**Exercise instructions**
Copy out the records below word for word, beginning at the line that contains "text productos_delete.php [118, 845, 1122, 873]" and stopping after the line that contains "text Mediante una".

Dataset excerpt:
# # # # # # #

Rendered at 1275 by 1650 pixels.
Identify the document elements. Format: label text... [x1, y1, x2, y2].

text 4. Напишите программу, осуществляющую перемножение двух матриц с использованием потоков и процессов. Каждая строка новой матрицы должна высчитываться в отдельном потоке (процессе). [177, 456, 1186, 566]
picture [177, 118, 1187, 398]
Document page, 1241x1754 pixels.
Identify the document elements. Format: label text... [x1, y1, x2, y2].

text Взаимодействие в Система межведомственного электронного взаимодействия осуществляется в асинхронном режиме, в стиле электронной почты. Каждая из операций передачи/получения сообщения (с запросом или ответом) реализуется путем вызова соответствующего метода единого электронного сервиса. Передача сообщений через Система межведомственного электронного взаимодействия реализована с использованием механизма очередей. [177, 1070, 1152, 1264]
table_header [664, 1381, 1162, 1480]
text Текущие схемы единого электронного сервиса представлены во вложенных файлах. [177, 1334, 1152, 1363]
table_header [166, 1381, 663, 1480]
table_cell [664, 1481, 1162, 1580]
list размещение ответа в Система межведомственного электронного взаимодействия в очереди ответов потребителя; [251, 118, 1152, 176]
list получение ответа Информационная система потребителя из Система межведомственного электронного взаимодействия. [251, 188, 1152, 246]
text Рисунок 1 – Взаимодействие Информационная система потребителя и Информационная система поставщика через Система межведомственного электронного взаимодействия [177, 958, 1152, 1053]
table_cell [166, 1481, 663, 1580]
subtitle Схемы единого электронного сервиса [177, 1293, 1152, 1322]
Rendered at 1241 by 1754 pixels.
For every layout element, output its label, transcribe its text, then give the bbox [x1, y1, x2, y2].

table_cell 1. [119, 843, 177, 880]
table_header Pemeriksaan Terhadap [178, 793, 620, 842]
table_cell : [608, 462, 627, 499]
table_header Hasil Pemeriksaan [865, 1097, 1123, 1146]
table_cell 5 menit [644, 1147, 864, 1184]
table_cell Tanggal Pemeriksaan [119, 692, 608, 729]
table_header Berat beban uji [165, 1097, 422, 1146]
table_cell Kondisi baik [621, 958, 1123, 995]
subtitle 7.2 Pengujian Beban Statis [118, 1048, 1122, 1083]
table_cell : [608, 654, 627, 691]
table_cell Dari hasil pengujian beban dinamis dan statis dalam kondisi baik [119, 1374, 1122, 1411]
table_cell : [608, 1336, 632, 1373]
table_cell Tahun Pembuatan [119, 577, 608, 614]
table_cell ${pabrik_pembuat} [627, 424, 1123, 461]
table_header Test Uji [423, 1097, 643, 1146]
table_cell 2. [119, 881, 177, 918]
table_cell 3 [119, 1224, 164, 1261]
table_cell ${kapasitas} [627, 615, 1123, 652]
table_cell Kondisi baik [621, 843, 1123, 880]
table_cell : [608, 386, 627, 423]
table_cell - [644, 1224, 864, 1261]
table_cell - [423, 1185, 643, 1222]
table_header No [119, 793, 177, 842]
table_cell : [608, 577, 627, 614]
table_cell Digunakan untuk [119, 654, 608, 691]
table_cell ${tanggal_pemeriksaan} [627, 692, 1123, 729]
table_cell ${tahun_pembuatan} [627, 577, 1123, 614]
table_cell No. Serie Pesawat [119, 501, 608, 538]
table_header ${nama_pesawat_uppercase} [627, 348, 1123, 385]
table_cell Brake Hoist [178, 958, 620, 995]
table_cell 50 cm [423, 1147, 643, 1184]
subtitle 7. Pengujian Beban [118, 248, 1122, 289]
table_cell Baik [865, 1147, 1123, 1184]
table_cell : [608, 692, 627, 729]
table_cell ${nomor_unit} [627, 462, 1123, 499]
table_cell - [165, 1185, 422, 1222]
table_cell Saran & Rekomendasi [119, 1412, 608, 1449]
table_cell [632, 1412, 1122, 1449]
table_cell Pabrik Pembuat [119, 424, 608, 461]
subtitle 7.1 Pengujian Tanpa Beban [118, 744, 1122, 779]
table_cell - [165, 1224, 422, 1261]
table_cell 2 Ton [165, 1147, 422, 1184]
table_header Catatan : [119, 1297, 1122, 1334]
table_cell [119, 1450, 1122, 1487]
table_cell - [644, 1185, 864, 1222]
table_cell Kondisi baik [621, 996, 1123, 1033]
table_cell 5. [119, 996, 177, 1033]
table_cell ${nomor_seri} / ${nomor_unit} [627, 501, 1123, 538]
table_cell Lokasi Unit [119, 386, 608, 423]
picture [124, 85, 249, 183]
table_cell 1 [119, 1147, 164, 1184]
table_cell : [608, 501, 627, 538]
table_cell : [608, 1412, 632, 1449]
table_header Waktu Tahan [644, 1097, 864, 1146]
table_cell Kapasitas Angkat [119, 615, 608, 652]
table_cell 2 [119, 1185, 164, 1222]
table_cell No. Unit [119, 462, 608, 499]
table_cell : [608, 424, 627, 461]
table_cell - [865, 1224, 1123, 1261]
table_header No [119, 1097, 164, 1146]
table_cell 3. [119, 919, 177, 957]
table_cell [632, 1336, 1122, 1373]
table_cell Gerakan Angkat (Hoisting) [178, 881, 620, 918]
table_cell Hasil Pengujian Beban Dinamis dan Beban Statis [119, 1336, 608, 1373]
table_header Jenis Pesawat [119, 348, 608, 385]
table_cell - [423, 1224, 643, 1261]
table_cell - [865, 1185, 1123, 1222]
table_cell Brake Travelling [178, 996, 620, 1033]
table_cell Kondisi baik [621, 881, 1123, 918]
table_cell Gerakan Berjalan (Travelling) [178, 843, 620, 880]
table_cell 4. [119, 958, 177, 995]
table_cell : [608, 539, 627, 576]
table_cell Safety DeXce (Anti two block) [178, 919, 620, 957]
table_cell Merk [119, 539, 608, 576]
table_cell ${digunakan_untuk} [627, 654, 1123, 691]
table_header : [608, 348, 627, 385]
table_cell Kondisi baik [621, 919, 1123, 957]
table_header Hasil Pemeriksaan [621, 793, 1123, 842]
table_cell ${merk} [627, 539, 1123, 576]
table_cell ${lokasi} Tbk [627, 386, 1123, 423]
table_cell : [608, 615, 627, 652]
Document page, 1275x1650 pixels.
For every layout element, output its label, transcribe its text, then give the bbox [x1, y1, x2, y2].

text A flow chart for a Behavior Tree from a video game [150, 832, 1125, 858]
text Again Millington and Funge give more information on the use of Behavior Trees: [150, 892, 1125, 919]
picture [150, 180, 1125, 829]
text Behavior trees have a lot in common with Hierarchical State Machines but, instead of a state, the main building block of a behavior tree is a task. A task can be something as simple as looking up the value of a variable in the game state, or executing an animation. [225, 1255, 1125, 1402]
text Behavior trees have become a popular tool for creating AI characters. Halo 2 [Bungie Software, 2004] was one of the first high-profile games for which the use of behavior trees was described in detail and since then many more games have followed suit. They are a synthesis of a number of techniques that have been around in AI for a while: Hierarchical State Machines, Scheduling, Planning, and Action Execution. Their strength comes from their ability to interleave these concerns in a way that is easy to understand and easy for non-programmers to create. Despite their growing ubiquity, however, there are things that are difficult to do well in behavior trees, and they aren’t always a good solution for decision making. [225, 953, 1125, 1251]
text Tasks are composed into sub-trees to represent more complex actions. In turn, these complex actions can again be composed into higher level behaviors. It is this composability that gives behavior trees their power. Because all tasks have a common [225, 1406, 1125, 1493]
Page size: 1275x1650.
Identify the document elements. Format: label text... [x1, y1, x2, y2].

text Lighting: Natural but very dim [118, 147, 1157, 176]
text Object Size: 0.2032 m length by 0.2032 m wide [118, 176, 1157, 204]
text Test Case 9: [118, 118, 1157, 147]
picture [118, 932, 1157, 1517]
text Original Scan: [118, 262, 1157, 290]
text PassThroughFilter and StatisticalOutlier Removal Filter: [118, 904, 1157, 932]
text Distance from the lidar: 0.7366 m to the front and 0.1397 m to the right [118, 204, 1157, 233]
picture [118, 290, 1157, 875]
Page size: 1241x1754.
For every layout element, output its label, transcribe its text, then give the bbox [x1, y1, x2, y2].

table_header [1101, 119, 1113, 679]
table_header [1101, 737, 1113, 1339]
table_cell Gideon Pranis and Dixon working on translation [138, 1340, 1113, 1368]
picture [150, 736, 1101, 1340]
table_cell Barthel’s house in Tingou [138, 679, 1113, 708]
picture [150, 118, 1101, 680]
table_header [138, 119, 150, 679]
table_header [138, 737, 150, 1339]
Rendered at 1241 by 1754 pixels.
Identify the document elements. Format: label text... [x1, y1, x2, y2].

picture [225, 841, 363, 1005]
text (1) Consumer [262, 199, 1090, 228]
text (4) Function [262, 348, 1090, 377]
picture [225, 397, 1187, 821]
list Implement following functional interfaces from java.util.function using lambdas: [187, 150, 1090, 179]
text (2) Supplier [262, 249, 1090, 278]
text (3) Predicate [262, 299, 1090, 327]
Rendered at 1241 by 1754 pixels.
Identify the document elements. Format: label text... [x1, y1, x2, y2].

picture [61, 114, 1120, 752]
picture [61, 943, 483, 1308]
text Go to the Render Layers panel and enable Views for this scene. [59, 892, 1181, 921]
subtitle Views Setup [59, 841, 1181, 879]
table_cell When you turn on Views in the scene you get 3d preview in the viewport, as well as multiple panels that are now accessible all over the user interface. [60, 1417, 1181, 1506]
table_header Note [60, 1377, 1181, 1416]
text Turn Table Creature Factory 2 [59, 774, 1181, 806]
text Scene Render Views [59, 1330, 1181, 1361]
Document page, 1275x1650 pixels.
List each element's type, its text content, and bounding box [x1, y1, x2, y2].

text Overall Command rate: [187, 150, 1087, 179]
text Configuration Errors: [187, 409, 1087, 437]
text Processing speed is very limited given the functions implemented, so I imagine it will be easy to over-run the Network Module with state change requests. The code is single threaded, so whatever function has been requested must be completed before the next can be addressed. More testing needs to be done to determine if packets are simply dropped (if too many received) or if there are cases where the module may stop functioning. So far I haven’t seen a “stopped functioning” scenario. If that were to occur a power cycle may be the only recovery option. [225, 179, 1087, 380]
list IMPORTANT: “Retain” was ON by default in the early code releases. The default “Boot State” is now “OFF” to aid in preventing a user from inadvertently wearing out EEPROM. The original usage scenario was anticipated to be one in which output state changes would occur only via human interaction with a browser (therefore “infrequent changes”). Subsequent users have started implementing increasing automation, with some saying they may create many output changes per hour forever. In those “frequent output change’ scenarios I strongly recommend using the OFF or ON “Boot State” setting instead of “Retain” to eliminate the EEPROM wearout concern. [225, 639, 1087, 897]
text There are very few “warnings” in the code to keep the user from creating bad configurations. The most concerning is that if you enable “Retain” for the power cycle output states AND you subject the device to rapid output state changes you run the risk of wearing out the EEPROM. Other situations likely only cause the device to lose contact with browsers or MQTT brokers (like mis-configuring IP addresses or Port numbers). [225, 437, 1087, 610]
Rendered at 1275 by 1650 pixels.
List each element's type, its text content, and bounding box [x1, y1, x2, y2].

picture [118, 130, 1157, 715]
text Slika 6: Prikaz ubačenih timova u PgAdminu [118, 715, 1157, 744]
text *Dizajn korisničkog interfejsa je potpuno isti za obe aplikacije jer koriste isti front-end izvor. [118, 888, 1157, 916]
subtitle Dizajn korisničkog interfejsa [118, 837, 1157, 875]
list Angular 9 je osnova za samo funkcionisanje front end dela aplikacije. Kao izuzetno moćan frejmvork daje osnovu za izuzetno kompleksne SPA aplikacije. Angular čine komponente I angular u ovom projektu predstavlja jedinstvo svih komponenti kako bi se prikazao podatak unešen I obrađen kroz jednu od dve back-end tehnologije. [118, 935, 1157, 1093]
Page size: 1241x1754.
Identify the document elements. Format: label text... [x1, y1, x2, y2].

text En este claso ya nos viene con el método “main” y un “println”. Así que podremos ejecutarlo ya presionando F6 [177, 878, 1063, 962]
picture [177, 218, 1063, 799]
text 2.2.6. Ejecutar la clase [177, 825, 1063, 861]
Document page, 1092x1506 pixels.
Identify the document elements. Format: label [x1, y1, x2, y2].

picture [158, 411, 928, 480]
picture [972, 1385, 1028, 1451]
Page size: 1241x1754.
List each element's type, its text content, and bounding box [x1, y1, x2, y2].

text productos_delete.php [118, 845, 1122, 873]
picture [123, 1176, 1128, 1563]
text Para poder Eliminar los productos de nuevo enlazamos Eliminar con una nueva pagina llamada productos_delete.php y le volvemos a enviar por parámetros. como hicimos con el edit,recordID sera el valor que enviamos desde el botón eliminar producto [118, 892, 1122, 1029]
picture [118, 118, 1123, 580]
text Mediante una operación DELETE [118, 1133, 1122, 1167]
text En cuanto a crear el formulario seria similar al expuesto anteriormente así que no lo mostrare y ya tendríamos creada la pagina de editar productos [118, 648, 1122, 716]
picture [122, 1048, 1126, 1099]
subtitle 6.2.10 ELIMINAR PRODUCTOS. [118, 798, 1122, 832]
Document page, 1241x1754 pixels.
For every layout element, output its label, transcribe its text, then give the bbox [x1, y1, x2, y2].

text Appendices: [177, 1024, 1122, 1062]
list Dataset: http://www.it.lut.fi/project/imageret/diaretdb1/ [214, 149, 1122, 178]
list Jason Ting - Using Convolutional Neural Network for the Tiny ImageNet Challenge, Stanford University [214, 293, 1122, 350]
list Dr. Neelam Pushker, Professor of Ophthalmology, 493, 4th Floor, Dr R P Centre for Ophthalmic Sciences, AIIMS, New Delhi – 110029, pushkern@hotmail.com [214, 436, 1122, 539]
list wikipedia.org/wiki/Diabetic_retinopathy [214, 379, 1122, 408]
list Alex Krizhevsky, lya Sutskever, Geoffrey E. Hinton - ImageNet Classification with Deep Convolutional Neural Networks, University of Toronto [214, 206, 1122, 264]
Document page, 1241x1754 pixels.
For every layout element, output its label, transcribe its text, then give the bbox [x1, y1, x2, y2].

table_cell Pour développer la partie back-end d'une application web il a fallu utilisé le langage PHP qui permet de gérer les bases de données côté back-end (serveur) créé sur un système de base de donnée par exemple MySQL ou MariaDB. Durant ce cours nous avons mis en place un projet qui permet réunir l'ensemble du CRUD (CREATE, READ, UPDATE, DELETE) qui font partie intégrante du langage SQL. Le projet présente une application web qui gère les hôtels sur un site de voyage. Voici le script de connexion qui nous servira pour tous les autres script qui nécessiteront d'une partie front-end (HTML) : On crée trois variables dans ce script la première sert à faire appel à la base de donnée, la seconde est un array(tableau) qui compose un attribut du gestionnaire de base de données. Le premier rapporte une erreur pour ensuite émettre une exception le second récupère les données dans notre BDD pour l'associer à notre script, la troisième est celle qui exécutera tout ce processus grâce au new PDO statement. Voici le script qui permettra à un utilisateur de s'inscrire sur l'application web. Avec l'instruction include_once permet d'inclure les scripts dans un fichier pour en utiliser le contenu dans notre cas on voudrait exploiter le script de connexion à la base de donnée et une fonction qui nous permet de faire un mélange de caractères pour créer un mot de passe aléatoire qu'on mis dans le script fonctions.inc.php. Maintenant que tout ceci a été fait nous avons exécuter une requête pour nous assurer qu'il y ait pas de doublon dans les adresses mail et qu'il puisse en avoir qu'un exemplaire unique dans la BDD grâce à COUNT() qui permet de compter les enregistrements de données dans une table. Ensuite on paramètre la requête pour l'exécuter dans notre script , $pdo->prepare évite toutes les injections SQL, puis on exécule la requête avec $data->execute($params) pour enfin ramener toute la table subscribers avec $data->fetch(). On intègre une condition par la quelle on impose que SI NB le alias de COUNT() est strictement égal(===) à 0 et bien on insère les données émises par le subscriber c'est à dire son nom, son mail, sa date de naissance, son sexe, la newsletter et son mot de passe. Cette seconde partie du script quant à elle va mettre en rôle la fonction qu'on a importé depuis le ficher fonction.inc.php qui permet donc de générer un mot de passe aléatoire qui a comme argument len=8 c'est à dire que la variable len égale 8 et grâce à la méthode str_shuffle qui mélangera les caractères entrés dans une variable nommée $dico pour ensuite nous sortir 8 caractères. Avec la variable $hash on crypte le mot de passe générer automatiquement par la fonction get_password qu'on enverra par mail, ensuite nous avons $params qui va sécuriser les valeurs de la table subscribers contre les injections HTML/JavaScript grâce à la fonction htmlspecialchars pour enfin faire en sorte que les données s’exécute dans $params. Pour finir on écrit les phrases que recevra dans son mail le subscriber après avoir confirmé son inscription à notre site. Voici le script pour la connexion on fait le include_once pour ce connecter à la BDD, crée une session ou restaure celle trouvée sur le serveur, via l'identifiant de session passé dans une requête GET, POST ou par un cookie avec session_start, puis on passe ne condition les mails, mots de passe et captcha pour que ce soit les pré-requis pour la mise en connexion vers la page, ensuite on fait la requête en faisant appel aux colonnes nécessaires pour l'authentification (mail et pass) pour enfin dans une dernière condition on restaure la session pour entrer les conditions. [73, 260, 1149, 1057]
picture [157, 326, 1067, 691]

# # # # # # #

**Solution**
text productos_delete.php [118, 845, 1122, 873]
picture [123, 1176, 1128, 1563]
text Para poder Eliminar los productos de nuevo enlazamos Eliminar con una nueva pagina llamada productos_delete.php y le volvemos a enviar por parámetros. como hicimos con el edit,recordID sera el valor que enviamos desde el botón eliminar producto [118, 892, 1122, 1029]
picture [118, 118, 1123, 580]
text Mediante una operación DELETE [118, 1133, 1122, 1167]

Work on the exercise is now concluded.